Maybe you would discourage it to keep traffic flowing, and I can see how the
people writing the software want to make their own lives easier, but as their
software gets better it might not be so necessary.

(Cynically, changing pedestrian norms to make the driving task more difficult
could also make life better not just for pedestrians but for a company with a
technology head-start like Waymo. And it might make driving yourself around
more annoying too, which could be good for them.)

------
chrismcb
The problem with this is that jaywalkers aren't the only things that could be
in the road. There are animals, things falling it of other vehicles,
construction debris and so on... Yeah it would be cool if people didn't walk
in front of a car. It would be even cooler if the car could not hit things.
Like that is the whole point of self driving cars, to drive better than humans
can.

------
helthanatos
[http://moralmachine.mit.edu](http://moralmachine.mit.edu) The general law is
that people always have the right of way unless it's unavoidable. It's
important that self driving cars do their best to not kill people and follow
the law. Though, I don't think all these 'kinks' will be out for another 10
years.

------
jmpman
The last person who jaywalked in front of me was 9 years old. I doubt society
is going to accept autonomous cars taking out elementary students on their way
to school.

------
rhinoceraptor
Why don't we just make walking illegal already since that's what these people
want?

------
google_censors
This prompted me to look up US pedestrian deaths. Some interesting numbers:

"According to the GHSA report, 74 percent of pedestrian fatalities happen at
night, and 72 percent of those killed were not crossing at intersections."

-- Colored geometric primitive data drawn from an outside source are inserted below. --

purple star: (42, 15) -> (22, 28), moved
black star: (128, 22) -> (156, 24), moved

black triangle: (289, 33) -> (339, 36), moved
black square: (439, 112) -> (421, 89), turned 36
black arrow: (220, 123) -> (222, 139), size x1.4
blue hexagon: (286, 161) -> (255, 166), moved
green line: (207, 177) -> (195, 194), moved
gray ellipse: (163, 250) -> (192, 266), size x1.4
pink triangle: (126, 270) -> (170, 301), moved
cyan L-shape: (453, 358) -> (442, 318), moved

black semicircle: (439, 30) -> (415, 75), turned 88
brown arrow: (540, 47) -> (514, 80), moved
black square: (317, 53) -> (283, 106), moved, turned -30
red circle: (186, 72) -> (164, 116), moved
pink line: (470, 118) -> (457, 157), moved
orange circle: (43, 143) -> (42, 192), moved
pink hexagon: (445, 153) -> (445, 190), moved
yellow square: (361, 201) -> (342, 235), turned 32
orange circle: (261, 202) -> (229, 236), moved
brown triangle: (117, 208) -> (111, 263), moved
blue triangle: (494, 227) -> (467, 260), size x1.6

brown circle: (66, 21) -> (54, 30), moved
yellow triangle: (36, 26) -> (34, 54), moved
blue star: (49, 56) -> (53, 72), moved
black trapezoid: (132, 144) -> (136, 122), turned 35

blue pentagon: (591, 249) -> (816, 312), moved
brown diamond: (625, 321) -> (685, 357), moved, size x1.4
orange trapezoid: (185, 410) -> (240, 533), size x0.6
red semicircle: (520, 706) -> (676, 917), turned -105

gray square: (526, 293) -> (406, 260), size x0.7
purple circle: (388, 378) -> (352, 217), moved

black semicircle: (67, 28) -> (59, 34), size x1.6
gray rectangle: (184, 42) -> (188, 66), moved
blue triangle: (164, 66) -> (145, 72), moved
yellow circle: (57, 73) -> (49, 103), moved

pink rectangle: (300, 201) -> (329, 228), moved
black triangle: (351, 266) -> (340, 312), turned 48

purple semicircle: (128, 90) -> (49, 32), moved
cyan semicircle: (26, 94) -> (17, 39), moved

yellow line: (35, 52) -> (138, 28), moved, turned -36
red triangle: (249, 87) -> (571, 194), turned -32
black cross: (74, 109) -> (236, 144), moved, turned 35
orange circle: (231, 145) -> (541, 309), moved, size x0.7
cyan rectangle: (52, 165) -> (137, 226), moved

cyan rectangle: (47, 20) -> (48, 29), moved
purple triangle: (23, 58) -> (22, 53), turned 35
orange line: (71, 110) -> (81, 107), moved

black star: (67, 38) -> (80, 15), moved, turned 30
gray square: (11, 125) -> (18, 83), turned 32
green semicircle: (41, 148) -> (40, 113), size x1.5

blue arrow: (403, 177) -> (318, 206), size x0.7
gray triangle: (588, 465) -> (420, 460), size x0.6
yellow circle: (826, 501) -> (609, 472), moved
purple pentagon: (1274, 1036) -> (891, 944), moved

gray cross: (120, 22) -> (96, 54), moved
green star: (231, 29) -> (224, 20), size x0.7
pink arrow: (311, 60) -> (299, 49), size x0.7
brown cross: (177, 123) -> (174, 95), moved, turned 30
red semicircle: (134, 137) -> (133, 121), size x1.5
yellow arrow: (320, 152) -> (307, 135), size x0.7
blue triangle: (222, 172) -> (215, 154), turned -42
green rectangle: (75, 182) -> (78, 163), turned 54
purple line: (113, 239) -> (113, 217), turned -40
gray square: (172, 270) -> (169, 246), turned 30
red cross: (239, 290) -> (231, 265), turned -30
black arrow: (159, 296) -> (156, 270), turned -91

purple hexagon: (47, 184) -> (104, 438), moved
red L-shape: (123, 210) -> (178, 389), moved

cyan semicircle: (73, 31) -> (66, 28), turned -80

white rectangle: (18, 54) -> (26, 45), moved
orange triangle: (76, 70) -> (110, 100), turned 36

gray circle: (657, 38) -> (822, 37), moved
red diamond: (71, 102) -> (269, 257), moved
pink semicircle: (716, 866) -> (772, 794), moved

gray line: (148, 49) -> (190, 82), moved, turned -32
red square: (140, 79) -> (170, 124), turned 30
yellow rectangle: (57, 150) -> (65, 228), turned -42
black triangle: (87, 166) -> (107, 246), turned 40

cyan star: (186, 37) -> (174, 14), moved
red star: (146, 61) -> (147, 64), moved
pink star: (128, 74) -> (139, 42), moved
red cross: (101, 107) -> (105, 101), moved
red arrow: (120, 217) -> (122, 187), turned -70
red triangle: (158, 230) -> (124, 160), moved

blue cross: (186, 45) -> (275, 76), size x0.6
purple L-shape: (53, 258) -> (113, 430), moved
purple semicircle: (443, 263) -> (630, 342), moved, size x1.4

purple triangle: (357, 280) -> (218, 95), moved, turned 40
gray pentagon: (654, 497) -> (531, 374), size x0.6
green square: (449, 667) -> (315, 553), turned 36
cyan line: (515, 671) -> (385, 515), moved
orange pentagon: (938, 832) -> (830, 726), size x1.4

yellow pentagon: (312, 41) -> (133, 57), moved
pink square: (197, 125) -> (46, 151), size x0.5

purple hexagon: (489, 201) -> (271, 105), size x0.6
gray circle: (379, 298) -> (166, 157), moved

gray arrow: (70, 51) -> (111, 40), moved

"The GHSA report indicated that 15 percent of pedestrians killed each year are
hit by a drunk driver, while 34 percent of pedestrians killed are legally
drunk themselves."

I'd say we should put in more crosswalks and add lights and reflectors, but
I've almost been hit twice by cellphone-distracted drivers in one like that in
my neighborhood.

[https://www.npr.org/2017/03/30/522085503/2016-saw-a-
record-i...](https://www.npr.org/2017/03/30/522085503/2016-saw-a-record-
increase-in-pedestrian-deaths)